Data records section start

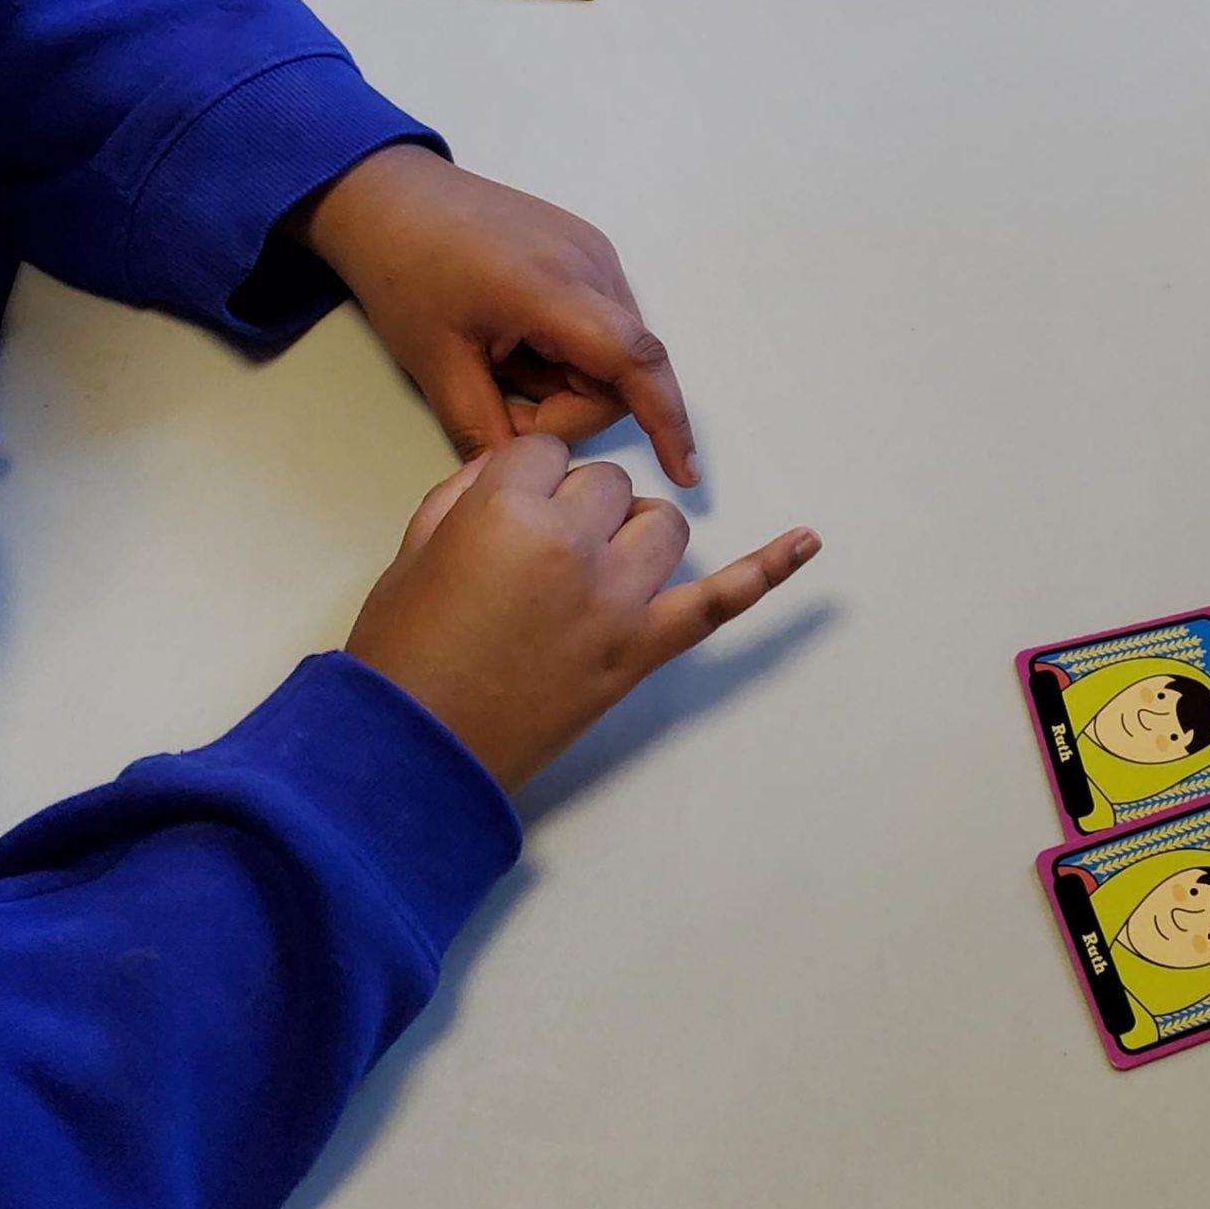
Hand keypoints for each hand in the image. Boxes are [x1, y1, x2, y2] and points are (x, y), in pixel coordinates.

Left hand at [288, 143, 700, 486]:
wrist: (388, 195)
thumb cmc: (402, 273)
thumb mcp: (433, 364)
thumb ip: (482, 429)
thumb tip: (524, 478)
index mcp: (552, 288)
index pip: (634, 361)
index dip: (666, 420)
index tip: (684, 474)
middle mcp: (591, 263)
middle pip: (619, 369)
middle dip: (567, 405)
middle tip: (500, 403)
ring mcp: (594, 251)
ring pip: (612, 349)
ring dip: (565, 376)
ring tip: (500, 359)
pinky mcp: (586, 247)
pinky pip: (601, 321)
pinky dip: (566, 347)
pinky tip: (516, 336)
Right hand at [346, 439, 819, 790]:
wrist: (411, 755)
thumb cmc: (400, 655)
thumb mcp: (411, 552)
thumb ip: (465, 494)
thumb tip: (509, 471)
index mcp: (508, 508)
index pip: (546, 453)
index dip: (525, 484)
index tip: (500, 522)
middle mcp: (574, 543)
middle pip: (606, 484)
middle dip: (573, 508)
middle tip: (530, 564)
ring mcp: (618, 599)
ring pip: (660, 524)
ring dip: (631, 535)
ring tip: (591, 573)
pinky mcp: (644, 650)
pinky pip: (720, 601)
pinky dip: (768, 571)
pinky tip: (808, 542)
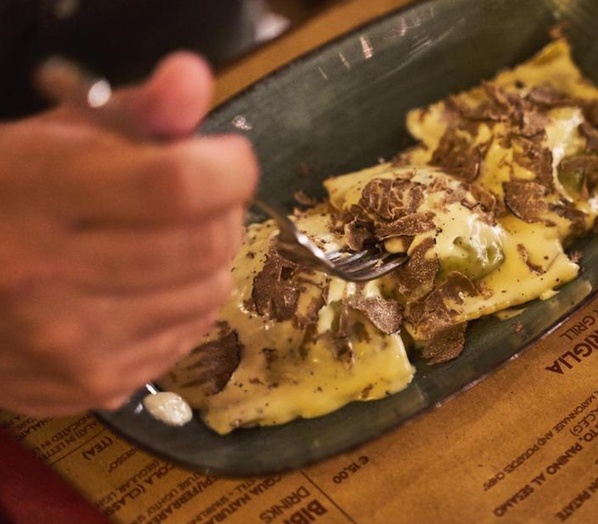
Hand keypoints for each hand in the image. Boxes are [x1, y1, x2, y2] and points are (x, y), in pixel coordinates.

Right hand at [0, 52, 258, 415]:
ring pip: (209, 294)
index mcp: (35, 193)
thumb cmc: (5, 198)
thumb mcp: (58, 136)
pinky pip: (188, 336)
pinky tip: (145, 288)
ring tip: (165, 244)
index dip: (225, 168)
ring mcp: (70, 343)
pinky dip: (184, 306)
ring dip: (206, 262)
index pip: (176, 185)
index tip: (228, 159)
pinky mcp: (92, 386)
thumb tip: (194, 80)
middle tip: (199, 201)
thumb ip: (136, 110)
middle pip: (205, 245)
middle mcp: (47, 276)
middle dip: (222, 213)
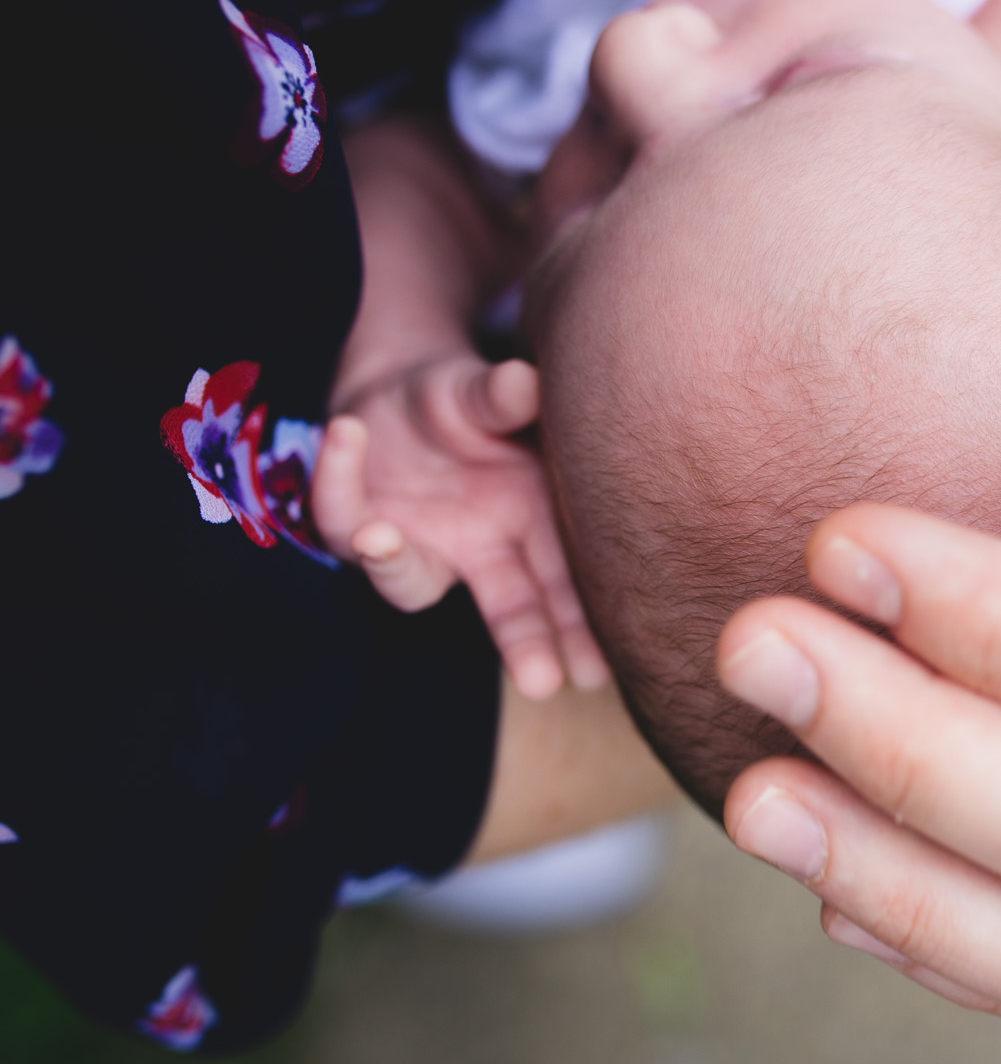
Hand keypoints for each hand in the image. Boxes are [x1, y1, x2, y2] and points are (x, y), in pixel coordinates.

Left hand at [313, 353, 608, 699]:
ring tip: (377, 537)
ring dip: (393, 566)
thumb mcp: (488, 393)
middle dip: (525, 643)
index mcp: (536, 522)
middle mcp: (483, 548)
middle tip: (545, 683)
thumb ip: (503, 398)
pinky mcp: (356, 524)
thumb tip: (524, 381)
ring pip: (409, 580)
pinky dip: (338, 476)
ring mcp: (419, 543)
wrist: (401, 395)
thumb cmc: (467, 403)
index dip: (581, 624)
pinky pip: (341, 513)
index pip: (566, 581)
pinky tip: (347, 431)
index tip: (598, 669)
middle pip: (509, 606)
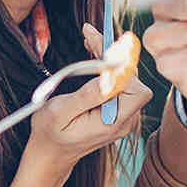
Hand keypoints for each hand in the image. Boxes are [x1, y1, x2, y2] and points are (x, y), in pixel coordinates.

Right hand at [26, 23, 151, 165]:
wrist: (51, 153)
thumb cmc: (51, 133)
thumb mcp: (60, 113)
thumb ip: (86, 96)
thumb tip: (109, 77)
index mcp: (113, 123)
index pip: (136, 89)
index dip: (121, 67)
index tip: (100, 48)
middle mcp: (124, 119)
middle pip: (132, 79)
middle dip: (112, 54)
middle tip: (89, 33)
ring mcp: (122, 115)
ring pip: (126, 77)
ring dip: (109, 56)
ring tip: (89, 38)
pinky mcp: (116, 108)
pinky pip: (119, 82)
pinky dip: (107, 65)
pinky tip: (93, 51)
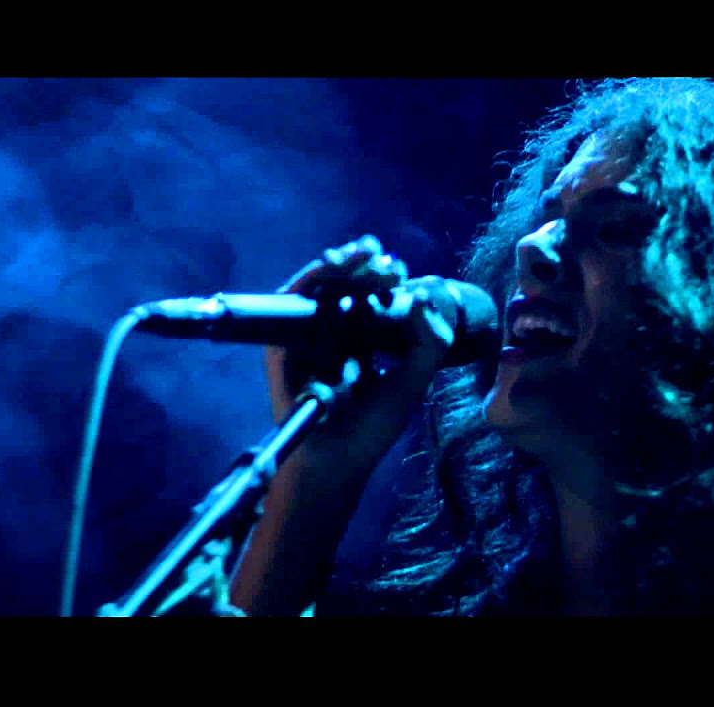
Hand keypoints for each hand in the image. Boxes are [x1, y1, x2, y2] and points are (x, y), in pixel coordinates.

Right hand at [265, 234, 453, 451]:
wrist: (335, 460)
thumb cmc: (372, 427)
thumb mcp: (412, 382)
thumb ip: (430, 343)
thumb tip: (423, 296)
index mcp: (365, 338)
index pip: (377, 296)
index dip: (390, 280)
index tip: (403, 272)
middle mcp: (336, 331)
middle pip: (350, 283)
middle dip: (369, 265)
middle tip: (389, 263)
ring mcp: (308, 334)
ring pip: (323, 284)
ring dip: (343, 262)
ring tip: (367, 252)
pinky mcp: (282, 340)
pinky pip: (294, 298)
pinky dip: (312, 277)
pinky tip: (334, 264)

Data records section end

## What you have to do
The expected response consists solely of the lines from the one with "thumb mcp: (412, 382)" through the end of the records, repeated exactly.

## Response for this exercise
thumb mcp: (412, 382)
thumb ip: (430, 343)
thumb tip: (423, 296)
index mcp: (365, 338)
index pip: (377, 296)
index dip: (390, 280)
index tip: (403, 272)
middle mcp: (336, 331)
middle pip: (350, 283)
middle dip: (369, 265)
middle tip: (389, 263)
ring mcp: (308, 334)
ring pip: (323, 284)
ring dip: (343, 262)
ring tip: (367, 252)
pinky mcp: (282, 340)
pinky pip: (294, 298)
pinky dip: (312, 277)
pinky tip: (334, 264)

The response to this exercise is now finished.